The Couple Next Door.
The idea came from the opening pages, which takes the reader from what seems like the beginning of a light romantic comedy, wherein our hero, Jeremy comes back to his Seattle apartment building from yet another disappointing date. Then that whole light romantic comedy thing is upended on its head by this scene:
I open the front door, and that’s when everything changes. My life turns upside down. I go from bored discontent to panic in a split second.

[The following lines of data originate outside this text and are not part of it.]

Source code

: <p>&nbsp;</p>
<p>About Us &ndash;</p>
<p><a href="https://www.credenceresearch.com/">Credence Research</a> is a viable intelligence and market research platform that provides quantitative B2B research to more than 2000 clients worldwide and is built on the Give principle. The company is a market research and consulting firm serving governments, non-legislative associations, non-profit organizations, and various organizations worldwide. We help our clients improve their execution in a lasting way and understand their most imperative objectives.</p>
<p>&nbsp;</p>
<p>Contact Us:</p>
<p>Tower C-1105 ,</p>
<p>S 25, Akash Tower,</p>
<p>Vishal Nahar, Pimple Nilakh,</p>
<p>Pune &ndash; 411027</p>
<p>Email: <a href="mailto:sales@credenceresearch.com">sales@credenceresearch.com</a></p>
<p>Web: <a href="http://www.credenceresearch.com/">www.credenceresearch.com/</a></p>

The first thing I hear is someone shouting “No!” in an anguished voice. I look up from the lobby to see two figures on the staircase above, on the second-floor landing. One is a guy who looks menacing and so butch he could pose for a Tom of Finland poster. An aura of danger radiates from him. Aside from his imposing and muscular frame, he’s even wearing the right clothes—tight, rolled jeans and a black leather biker jacket with a chain snaking out from beneath one of the epaulets. His high and tight buzzed hair gives him a military—and mean—air. He has his hands on the shoulders of a guy who looks a bit younger and much slighter, making me want to call up the stairs, “Why don’t you pick on someone your own size?” The smaller guy, blond and clad only in a pair of pajama bottoms, struggles with his attacker, looking terrified. Their movements, clumsy and rough, would be comical if they weren’t so scary. The smaller guy is panting and batting ineffectually at the bigger one.
“Please! No! Don’t!” the smaller guy manages to get out, his voice close to hysteria.

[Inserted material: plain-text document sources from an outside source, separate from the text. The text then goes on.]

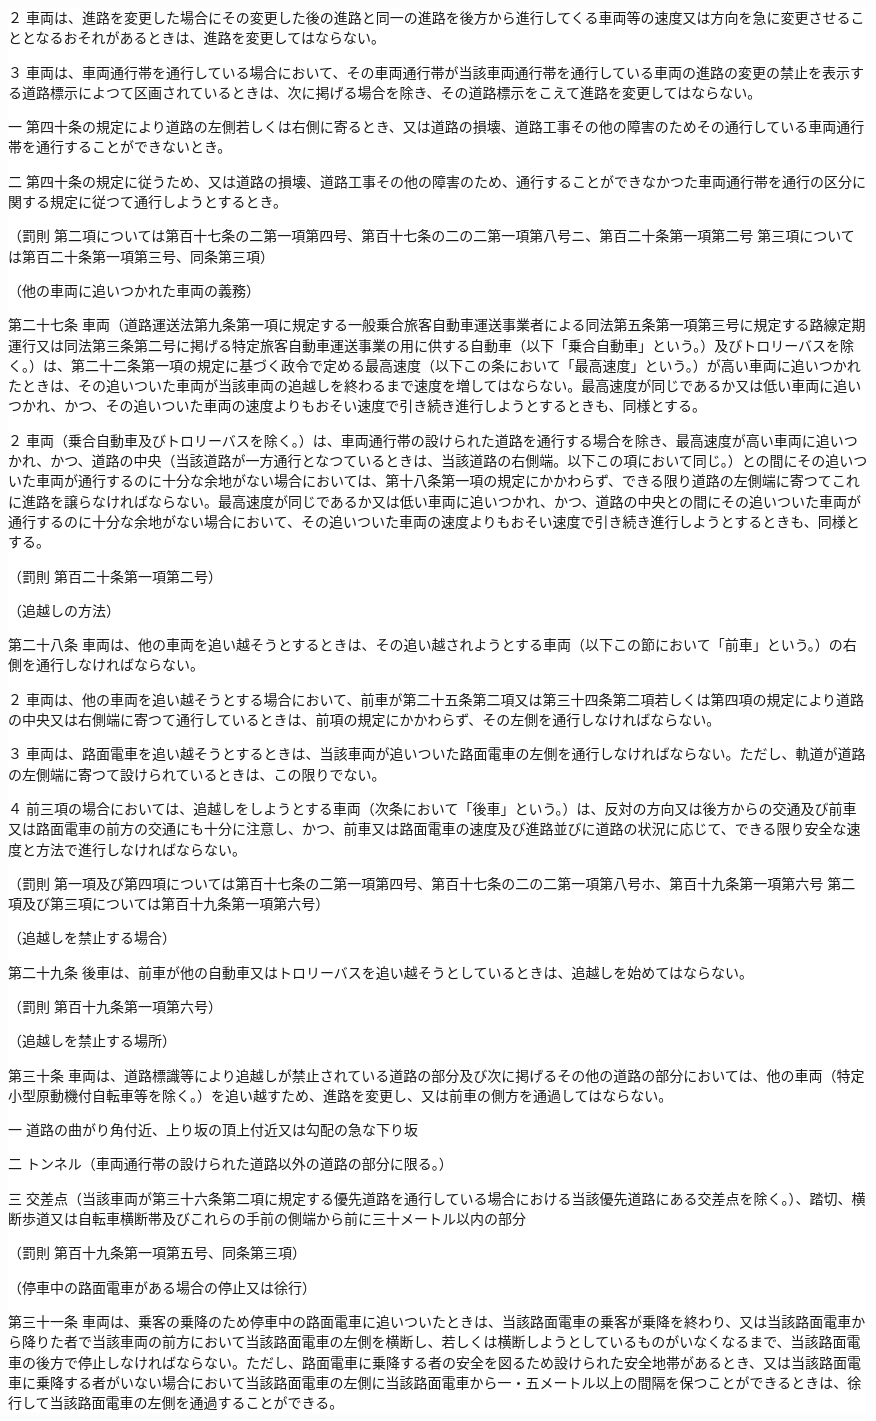 ２ 車両は、進路を変更した場合にその変更した後の進路と同一の進路を後方から進行してくる車両等の速度又は方向を急に変更させることとなるおそれがあるときは、進路を変更してはならない。

３ 車両は、車両通行帯を通行している場合において、その車両通行帯が当該車両通行帯を通行している車両の進路の変更の禁止を表示する道路標示によつて区画されているときは、次に掲げる場合を除き、その道路標示をこえて進路を変更してはならない。

一 第四十条の規定により道路の左側若しくは右側に寄るとき、又は道路の損壊、道路工事その他の障害のためその通行している車両通行帯を通行することができないとき。

二 第四十条の規定に従うため、又は道路の損壊、道路工事その他の障害のため、通行することができなかつた車両通行帯を通行の区分に関する規定に従つて通行しようとするとき。

（罰則 第二項については第百十七条の二第一項第四号、第百十七条の二の二第一項第八号ニ、第百二十条第一項第二号 第三項については第百二十条第一項第三号、同条第三項）

（他の車両に追いつかれた車両の義務）

第二十七条 車両（道路運送法第九条第一項に規定する一般乗合旅客自動車運送事業者による同法第五条第一項第三号に規定する路線定期運行又は同法第三条第二号に掲げる特定旅客自動車運送事業の用に供する自動車（以下「乗合自動車」という。）及びトロリーバスを除く。）は、第二十二条第一項の規定に基づく政令で定める最高速度（以下この条において「最高速度」という。）が高い車両に追いつかれたときは、その追いついた車両が当該車両の追越しを終わるまで速度を増してはならない。最高速度が同じであるか又は低い車両に追いつかれ、かつ、その追いついた車両の速度よりもおそい速度で引き続き進行しようとするときも、同様とする。

２ 車両（乗合自動車及びトロリーバスを除く。）は、車両通行帯の設けられた道路を通行する場合を除き、最高速度が高い車両に追いつかれ、かつ、道路の中央（当該道路が一方通行となつているときは、当該道路の右側端。以下この項において同じ。）との間にその追いついた車両が通行するのに十分な余地がない場合においては、第十八条第一項の規定にかかわらず、できる限り道路の左側端に寄つてこれに進路を譲らなければならない。最高速度が同じであるか又は低い車両に追いつかれ、かつ、道路の中央との間にその追いついた車両が通行するのに十分な余地がない場合において、その追いついた車両の速度よりもおそい速度で引き続き進行しようとするときも、同様とする。

（罰則 第百二十条第一項第二号）

（追越しの方法）

第二十八条 車両は、他の車両を追い越そうとするときは、その追い越されようとする車両（以下この節において「前車」という。）の右側を通行しなければならない。

２ 車両は、他の車両を追い越そうとする場合において、前車が第二十五条第二項又は第三十四条第二項若しくは第四項の規定により道路の中央又は右側端に寄つて通行しているときは、前項の規定にかかわらず、その左側を通行しなければならない。

３ 車両は、路面電車を追い越そうとするときは、当該車両が追いついた路面電車の左側を通行しなければならない。ただし、軌道が道路の左側端に寄つて設けられているときは、この限りでない。

４ 前三項の場合においては、追越しをしようとする車両（次条において「後車」という。）は、反対の方向又は後方からの交通及び前車又は路面電車の前方の交通にも十分に注意し、かつ、前車又は路面電車の速度及び進路並びに道路の状況に応じて、できる限り安全な速度と方法で進行しなければならない。

（罰則 第一項及び第四項については第百十七条の二第一項第四号、第百十七条の二の二第一項第八号ホ、第百十九条第一項第六号 第二項及び第三項については第百十九条第一項第六号）

（追越しを禁止する場合）

第二十九条 後車は、前車が他の自動車又はトロリーバスを追い越そうとしているときは、追越しを始めてはならない。

（罰則 第百十九条第一項第六号）

（追越しを禁止する場所）

第三十条 車両は、道路標識等により追越しが禁止されている道路の部分及び次に掲げるその他の道路の部分においては、他の車両（特定小型原動機付自転車等を除く。）を追い越すため、進路を変更し、又は前車の側方を通過してはならない。

一 道路の曲がり角付近、上り坂の頂上付近又は勾配の急な下り坂

二 トンネル（車両通行帯の設けられた道路以外の道路の部分に限る。）

三 交差点（当該車両が第三十六条第二項に規定する優先道路を通行している場合における当該優先道路にある交差点を除く。）、踏切、横断歩道又は自転車横断帯及びこれらの手前の側端から前に三十メートル以内の部分

（罰則 第百十九条第一項第五号、同条第三項）

（停車中の路面電車がある場合の停止又は徐行）

第三十一条 車両は、乗客の乗降のため停車中の路面電車に追いついたときは、当該路面電車の乗客が乗降を終わり、又は当該路面電車から降りた者で当該車両の前方において当該路面電車の左側を横断し、若しくは横断しようとしているものがいなくなるまで、当該路面電車の後方で停止しなければならない。ただし、路面電車に乗降する者の安全を図るため設けられた安全地帯があるとき、又は当該路面電車に乗降する者がいない場合において当該路面電車の左側に当該路面電車から一・五メートル以上の間隔を保つことができるときは、徐行して当該路面電車の左側を通過することができる。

I have never seen either of these men before. In fact, the whole scene has the quality of the surreal, a dream. The danger and conflict pulsing down the stairs makes my own heart rate and respiration accelerate, causing feelings of panic to rise within me.
And then the worst happens. The big butch guy shoves the smaller one hard, and all at once he’s tumbling heavily down the stairs toward me.
The fall is graceless, and it looks like it hurts. It’s over so fast that I’m left gasping.
I look up to see the leather-jacket guy sneer down at his mate, lying crumpled and crying at my feet, and then turn sharply on his heel to go back into a second-floor apartment that had been vacant yesterday. He slams the door. The sound of the deadbolt sliding into place is like the report of a shotgun. Both slam and lock resound like thunderclaps, echoing in the tile lobby, punctuation to the drama and trauma of this short scene.
I switch into Good Samaritan mode and drop to my knees at the sniveling, crumpled mess of a man lying practically at my feet.
I had that scene in mind before I even began writing. I asked myself: who are these people? What’s going on here? It really made me want to move forward, to figure out these characters and what would become of their very intertwined, complex—and dangerous—relationships.
I hope I have that same effect on you and that you'll be compelled to keep turning those pages to see what happens next. I guarantee what happens next, in this book, is NOT what you expect!
With the couple next door, nothing is as it seems.
Jeremy Booth leads a simple life, scraping by in the gay neighborhood of Seattle, never letting his lack of material things get him down. But the one thing he really wants—someone to love—seems elusive. Until the couple next door moves in and Jeremy sees the man of his dreams, Shane McCallister, pushed down the stairs by a brute named Cole.
Jeremy would never go after another man’s boyfriend, so he reaches out to Shane in friendship while suppressing his feelings of attraction. But the feeling of something being off only begins with Cole being a hard-fisted bully—it ends with him seeming to be different people at different times. Some days, Cole is the mild-mannered John and then, one night in a bar, he’s the sassy and vivacious drag queen Vera.
So how can Jeremy rescue the man of his dreams from a situation that seems to get crazier and more dangerous by the day? By getting close to the couple next door, Jeremy not only puts a potential love in jeopardy, but eventually his very life.